A year after the company was launched, Holtzman and the Infinity team started thinking about going out for more funding to develop their chemical genomics approach to drug discovery. Chemical genomics is a new method of finding drugs that starts with small drug-like molecules to screen protein targets and unravel their role in disease. The claim of the small molecule approach is that it allows Infinity researchers to skip several steps required in conventional drug discovery and get candidate drugs into their pipelines faster. Other companies are pursuing a similar path in drug discovery including Graffinity, Ambit and Amphora.

Holtzman and his colleagues figured they would need $45 million to get to the next stage as a biotech company, their technology dialed-in and drug candidates started to flow. To raise that amount, they knew they would be forced to look beyond their two original VC firms. But Holtzman didn’t want to go through the typical road show, where company executives get dragged from “pillar to post,” Holtzman says.
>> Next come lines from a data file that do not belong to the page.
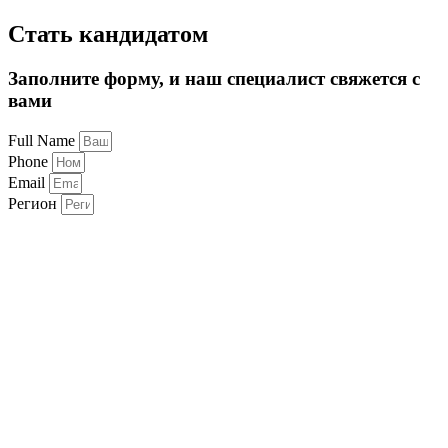
Стать кандидатом
Заполните форму, и наш специалист свяжется с
вами
Full Name
Phone
Email
Регион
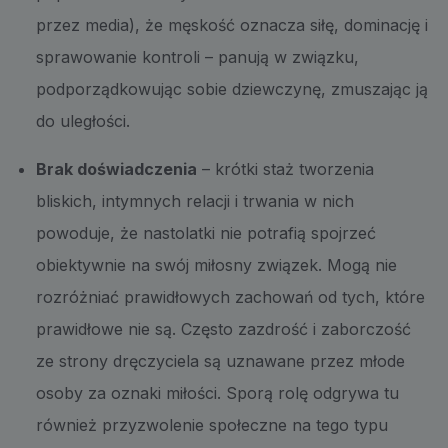
przez media), że męskość oznacza siłę, dominację i
sprawowanie kontroli – panują w związku,
podporządkowując sobie dziewczynę, zmuszając ją
do uległości.
Brak doświadczenia
– krótki staż tworzenia
bliskich, intymnych relacji i trwania w nich
powoduje, że nastolatki nie potrafią spojrzeć
obiektywnie na swój miłosny związek. Mogą nie
rozróżniać prawidłowych zachowań od tych, które
prawidłowe nie są. Często zazdrość i zaborczość
ze strony dręczyciela są uznawane przez młode
osoby za oznaki miłości. Sporą rolę odgrywa tu
również przyzwolenie społeczne na tego typu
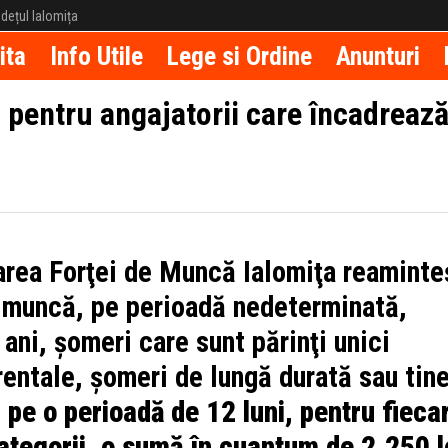
județul Ialomița
ita
Info Utile
Lege si Ordine
Anunturi
i pentru angajatorii care încadrează
rea Forţei de Muncă Ialomiţa reaminte
n muncă, pe perioadă nedeterminată,
ani, şomeri care sunt părinţi unici
rentale, şomeri de lungă durată sau tine
, pe o perioadă de 12 luni, pentru fieca
ategorii, o sumă în cuantum de 2.250 l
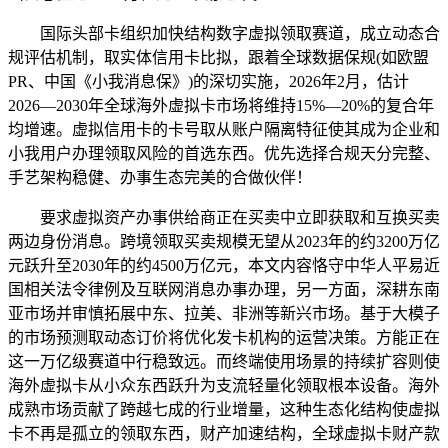
国际头部卡组织加快结构数字虚拟领取赛道，成立动态合
规评估机制，取实体信用卡比拟，跟着全球数据保规(如欧盟
PR、中国《小我消息保》)的深切实施，2026年2月，估计
2026—2030年全球海外虚拟卡市场将维持15%—20%的复合年
均增速。虚拟信用卡的卡号取从账户隔离特征使其成为企业和
小我用户办理领取风险的首选东西。优先选择合规天分完整、
手艺架构稳健、办事生态完美的合做伙伴！
要求虚拟资产办事供给商正在买卖中立即获取和互换买卖
两边身份消息。跨境领取买卖规模无望从2023年的约3200万亿
元跃升至2030年的约4500万亿元，本文内容恪守中华人平易近
国相关法令律例及互联网消息办事办理，另一方面，深耕东南
亚市场并审慎拓展中东、拉美、非洲等新兴市场。基于大模子
的市场预测取动态订价将优化发卡机构的运营决策。方能正在
这一万亿级赛道中行稳致远。而终端使用场景的持续扩容则使
海外虚拟卡从小众东西跃升为支流轻量化领取根本设备。海外
成熟市场贡献了跨越七成的行业增量，这种生态化结构使虚拟
卡不再是孤立的领取东西，财产加速结构，全球虚拟卡财产款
Instead, he decided to target just six to eight potential investors.

When you go through the list of new investors, the majority – four of seven – are from outside the United States. Of those, three are from Europe: Advent and Wellcome are from the UK, HBM is Swiss and Lotus is Hong Kong-based.

The Infinity strategy, Holtzman says, was to avoid classic early stage biotech and venture investors, but rather focus on European crossover firms – large firms used to funding health science companies in both the public and private sector. These foreign firms didn’t get the deal flow that a U.S. firm might get, and were eager to listen to the Infinity story. The final part of the strategy was to not dicker over valuation.
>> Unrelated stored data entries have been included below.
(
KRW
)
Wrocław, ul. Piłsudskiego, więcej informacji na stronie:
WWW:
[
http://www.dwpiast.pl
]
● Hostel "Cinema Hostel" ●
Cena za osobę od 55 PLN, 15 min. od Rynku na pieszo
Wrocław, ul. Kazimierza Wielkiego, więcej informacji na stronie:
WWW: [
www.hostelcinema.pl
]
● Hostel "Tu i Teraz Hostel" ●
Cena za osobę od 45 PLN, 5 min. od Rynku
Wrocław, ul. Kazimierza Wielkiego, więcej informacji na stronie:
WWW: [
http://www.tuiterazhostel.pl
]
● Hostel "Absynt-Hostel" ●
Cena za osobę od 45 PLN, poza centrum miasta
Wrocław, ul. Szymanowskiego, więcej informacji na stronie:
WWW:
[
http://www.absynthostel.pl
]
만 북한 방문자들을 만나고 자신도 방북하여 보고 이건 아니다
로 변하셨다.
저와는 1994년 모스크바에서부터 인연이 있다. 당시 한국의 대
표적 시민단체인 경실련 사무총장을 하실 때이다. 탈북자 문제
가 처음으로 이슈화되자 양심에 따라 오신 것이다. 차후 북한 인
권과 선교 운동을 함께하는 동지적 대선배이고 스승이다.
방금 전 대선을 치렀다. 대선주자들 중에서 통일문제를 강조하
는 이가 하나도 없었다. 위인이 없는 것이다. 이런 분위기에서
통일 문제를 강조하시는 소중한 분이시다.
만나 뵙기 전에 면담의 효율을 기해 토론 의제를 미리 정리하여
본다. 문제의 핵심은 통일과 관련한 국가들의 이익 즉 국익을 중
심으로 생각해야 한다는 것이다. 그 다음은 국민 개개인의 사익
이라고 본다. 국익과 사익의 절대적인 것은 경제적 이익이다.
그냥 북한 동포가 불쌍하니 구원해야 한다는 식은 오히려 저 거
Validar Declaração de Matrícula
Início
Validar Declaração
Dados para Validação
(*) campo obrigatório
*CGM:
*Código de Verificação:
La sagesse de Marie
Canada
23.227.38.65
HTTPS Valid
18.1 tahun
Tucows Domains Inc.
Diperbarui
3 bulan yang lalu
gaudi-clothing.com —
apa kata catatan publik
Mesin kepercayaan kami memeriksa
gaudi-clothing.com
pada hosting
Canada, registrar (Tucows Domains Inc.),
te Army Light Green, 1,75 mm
“We said, this is the price we want; these are the terms,” Holtzman says. “We told them we are not going to bring this to a lot of people, and we are interested in doing this quickly.” The plan worked brilliantly, so well that instead of raising the planned $45 million the company pulled in $70 million.

With that money stashed away, Infinity now has an advantage few biotech companies do – it can take financial risks.

Drug discovery is a very expensive undertaking. Many early stage biotech companies focus on the overall risk of finding a drug that works, and typically let a large pharma shoulder the financial risk of paying for the drug development process. The pharma usually walks away with all the revenue from the sales of the drugs it paid to develop. Infinity’s windfall does not decrease the overall risk it faces, but it does allow it to take more of a financial risk in the development process – and keep more of the upside.